Moses Lake school enrollment under projection
MOSES LAKE — Efforts to cut 5 percent from this year’s Moses Lake School District budget may be hampered by lower-than-projected student enrollment.
“Enrollment came back, and we’re under from our projections,” said Eric Johnson, the district’s chief of operations, during a regular meeting of the Moises Lake School Board on Thursday. “Which is not a good thing right now.”
With a head count in September of 8,533 students (equivalent to full-time enrollment of 8,369), Johnson said there was 70 fewer students in the district’s 10 elementary schools and 200 fewer students at Moses Lake High School.
Only the district’s three middle school came in close to projection, down only 11 students.
The current head count does not include Running Start students — high school students also enrolled at Big Bend Community College — and several students enrolled online, Johnson said, adding that while he expects to pick up 100-125 students when those numbers are reported in October, the district will still be short about 150 students.
“That’s (a loss of) about $1 million in (state) apportionment, so it’s pretty significant,” he said.

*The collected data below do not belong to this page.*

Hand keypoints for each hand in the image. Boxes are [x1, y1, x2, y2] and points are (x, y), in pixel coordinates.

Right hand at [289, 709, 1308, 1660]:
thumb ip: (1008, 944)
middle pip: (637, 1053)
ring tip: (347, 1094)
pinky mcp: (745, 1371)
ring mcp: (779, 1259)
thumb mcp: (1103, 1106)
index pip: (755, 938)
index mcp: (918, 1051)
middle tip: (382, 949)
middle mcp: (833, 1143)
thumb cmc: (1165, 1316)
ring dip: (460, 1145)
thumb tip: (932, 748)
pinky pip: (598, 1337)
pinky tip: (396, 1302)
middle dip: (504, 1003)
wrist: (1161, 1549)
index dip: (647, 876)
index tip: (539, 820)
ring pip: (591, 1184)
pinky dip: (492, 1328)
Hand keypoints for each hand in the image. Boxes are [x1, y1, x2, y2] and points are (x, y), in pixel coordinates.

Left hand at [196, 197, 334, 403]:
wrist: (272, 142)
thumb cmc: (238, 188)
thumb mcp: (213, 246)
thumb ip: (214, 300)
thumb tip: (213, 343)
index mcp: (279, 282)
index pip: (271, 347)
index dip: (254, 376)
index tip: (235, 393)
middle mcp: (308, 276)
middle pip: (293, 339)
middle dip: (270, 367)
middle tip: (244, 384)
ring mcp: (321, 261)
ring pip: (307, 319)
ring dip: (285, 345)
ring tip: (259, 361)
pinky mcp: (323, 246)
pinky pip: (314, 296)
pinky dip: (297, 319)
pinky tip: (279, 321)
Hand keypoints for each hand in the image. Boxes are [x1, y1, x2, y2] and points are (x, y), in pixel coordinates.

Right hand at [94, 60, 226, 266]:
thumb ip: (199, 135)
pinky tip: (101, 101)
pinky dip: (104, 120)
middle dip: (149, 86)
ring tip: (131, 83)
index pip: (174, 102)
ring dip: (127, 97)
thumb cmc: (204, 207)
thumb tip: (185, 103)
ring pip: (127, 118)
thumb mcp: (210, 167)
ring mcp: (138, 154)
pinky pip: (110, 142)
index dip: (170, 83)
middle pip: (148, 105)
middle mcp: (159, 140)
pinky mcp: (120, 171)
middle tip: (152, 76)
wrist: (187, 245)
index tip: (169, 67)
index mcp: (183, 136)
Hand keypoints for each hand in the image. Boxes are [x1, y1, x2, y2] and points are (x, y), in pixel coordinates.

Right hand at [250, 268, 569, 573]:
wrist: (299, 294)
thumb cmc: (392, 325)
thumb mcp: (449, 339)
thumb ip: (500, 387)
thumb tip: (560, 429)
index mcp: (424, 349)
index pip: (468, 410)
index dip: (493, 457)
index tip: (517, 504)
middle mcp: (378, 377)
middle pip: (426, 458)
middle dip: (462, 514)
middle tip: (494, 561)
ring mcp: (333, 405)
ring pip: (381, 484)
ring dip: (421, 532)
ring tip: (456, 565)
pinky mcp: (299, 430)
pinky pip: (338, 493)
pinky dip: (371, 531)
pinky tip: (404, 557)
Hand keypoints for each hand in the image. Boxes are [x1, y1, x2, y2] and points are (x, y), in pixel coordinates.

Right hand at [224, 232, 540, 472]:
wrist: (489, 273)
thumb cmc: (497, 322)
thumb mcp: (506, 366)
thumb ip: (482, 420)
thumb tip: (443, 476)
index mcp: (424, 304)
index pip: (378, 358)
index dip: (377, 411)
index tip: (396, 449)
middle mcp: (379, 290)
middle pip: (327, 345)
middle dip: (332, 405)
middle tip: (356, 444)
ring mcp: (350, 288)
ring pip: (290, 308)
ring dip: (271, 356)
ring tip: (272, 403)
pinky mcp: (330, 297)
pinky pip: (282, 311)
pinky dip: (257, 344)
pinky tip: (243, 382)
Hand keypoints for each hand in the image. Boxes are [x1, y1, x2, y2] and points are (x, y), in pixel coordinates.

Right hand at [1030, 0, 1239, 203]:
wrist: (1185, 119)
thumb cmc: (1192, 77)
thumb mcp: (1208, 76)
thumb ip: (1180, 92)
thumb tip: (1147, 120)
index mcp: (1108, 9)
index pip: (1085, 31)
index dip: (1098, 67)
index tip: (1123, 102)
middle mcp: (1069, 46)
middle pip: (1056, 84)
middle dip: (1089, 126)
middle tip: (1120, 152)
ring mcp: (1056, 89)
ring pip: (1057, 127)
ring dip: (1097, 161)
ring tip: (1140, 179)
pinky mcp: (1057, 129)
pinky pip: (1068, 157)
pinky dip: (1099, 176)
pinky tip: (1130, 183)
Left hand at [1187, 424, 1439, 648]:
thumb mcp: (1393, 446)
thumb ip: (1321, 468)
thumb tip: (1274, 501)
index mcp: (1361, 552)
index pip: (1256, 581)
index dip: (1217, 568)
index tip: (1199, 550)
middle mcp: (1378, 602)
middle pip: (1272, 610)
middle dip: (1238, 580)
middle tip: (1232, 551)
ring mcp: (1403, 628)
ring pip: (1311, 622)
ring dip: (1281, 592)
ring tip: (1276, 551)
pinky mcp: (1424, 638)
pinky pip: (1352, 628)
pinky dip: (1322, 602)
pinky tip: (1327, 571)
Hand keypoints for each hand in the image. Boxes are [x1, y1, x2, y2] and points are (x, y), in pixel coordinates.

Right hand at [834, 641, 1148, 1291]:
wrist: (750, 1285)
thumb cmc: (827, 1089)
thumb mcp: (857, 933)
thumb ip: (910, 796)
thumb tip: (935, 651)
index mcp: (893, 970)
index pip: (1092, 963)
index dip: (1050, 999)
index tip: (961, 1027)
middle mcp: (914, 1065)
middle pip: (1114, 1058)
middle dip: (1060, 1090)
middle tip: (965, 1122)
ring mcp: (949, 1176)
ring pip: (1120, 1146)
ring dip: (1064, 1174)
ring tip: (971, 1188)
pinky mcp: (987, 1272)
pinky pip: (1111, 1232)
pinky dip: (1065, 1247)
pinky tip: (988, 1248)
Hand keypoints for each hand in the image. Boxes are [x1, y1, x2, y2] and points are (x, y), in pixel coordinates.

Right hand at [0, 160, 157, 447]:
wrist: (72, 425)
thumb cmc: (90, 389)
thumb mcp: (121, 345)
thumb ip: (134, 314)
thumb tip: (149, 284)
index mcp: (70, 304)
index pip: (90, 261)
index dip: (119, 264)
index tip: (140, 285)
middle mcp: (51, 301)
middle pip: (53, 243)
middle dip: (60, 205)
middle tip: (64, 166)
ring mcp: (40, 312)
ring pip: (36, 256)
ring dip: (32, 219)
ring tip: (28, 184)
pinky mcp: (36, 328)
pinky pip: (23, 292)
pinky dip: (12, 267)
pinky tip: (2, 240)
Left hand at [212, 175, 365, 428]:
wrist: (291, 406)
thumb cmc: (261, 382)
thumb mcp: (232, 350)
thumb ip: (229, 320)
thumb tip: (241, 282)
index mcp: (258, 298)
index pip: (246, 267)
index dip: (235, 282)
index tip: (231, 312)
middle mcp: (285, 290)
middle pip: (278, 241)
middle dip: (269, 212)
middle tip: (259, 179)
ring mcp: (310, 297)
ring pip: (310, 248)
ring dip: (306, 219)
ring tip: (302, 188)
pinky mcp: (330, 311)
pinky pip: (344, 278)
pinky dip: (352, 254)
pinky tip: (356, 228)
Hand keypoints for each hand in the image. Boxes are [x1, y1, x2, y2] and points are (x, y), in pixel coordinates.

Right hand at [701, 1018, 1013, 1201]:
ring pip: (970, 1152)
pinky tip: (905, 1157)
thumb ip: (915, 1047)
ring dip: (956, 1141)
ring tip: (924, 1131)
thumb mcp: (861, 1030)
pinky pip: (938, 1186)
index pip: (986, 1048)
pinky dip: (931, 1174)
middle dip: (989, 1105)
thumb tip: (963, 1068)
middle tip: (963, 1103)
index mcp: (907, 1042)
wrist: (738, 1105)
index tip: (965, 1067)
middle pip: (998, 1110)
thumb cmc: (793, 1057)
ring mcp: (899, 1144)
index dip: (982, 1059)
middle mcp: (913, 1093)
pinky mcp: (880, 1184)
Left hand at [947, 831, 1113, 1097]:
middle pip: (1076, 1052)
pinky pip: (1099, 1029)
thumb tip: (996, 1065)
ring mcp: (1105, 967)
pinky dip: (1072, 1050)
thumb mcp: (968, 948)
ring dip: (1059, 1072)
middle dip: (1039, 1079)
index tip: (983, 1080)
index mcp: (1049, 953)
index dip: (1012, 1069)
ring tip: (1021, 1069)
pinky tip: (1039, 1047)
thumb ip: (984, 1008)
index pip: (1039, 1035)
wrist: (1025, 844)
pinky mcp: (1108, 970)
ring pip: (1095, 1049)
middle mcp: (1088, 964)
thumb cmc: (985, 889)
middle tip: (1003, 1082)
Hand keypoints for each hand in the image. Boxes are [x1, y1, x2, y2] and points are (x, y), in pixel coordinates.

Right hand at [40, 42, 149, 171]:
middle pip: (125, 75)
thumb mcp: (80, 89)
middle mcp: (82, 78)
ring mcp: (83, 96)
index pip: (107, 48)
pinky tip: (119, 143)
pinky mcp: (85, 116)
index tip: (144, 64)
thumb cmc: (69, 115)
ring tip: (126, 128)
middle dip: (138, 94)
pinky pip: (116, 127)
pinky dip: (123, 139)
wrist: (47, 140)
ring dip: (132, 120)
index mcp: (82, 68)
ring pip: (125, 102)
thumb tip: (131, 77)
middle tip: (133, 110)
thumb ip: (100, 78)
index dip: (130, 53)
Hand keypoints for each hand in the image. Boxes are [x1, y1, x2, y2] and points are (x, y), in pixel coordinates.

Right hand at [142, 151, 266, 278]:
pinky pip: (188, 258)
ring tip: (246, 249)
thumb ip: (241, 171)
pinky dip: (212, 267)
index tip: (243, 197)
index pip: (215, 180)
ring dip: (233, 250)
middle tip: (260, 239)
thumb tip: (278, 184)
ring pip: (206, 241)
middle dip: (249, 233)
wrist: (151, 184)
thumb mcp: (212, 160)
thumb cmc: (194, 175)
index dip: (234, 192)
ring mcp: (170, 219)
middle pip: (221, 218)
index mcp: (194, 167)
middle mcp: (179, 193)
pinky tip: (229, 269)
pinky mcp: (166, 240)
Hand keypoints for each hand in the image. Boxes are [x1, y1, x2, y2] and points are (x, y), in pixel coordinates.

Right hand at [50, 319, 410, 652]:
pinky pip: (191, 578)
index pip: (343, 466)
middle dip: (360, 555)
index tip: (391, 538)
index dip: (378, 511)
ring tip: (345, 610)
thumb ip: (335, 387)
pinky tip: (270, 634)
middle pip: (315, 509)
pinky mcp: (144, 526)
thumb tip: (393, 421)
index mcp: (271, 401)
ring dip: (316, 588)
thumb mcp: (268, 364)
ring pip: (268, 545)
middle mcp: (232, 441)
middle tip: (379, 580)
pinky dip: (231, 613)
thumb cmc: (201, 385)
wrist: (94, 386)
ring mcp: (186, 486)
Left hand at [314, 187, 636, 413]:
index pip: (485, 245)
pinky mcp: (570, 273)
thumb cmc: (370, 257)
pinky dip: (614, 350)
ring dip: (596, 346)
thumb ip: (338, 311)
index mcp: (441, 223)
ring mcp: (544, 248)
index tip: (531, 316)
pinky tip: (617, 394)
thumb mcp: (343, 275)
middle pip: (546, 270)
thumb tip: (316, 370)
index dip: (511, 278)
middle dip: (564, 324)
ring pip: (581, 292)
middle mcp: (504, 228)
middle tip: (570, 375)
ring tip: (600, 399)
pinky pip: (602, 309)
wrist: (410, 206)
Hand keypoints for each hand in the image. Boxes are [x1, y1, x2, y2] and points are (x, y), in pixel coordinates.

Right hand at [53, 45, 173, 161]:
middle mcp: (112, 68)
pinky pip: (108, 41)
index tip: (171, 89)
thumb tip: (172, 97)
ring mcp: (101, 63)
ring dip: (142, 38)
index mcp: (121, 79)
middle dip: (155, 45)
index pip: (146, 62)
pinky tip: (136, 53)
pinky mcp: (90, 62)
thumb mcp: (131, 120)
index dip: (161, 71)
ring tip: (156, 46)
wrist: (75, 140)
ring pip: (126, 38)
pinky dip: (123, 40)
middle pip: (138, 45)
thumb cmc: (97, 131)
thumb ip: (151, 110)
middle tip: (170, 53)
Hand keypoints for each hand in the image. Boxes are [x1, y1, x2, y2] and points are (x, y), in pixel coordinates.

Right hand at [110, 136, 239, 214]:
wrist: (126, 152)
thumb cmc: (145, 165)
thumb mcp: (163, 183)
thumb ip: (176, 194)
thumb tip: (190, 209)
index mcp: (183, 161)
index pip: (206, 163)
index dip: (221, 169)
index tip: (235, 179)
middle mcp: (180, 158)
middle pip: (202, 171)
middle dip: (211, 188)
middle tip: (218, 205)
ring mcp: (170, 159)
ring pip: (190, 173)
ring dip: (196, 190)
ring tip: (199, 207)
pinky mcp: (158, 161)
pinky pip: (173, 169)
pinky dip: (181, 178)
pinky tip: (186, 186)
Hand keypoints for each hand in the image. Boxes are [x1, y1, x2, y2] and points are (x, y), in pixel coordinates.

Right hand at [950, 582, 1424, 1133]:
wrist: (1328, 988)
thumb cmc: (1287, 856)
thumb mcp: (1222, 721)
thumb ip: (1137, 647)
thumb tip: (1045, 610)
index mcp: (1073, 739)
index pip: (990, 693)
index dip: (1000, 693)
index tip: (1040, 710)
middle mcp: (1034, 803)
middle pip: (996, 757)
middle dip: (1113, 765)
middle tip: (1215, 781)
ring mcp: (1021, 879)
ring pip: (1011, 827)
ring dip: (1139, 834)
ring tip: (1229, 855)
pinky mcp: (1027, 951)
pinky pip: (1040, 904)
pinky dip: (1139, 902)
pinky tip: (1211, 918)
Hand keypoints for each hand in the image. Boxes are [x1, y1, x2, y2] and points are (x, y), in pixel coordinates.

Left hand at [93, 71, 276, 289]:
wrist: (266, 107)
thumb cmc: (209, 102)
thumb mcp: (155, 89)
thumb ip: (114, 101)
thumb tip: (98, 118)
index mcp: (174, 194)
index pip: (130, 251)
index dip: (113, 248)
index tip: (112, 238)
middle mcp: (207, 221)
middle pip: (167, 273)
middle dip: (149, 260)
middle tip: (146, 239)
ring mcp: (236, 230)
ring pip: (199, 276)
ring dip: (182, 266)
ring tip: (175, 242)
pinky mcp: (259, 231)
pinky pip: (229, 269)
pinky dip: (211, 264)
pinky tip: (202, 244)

Johnson said the district is “beating the pavement,” including reaching out to local private schools, to find out where these kids have gone and to make sure “we’ve got every kid in Moses Lake back in school.”
“It’s been a long time since we’ve been under projection,” said Superintendent Josh Meek. “I can’t remember the last time this happened.”
In fact, Meek said, normally the district would have more students than it projected, and would be scrambling to hire additional teachers and find additional classrooms.
And it means the looming budget shortfall, caused by the legislature’s capping of local property taxes and increasing the state school levy as part of an attempt to address the State Supreme Court’s decision in McCleary and fully fund “basic education” in the state, may only get worse.
The Moses Lake School District has enough money to successfully get through the year, but over the next few years, the shortfall will mean funding for the district will for short of outlays by $26 million in the 2021-22 school year.
The district also recently approved a change to the 2017 school construction bond that carefully considered projected future enrollment when it voted to change the bond projects from a big high school and eleventh elementary school to two elementary schools and a smaller high school.
Last month, the school board agreed to look at 5 percent cuts in some non-essential programs not defined as “basic education” and not covered by state funding. While no cuts have been approved, the district is looking at roughly $4.1 million in possible cuts, including reducing the number of classified staff by 15, slowing down the implementation of its 1-on-1 program that gives Chromebook computers to students, slowing down maintenance cycles and computer replacement, reducing conference attendance and out of state travel, and reducing the amount of radio and print advertising.
Meek also suggested board members might want to look at slowing down curriculum adoption, review the services the district contracts with the Educational Service District in Wenatchee, review software acquisition, consider the district’s commitment to providing preschool and even reconsider the district’s relationship with the Moses Lake Police Department and its school resource officer program.
The board made no decisions on cuts during its most recent meeting, though Meek said the district has started making some of the cuts.
“This is not about approval, it’s just for review,” Meek said.
“This is a down payment for what we will have to do in the next few years to make our budgets worse,” said board member Elliott Goodrich. “It’s going to get a lot worse.”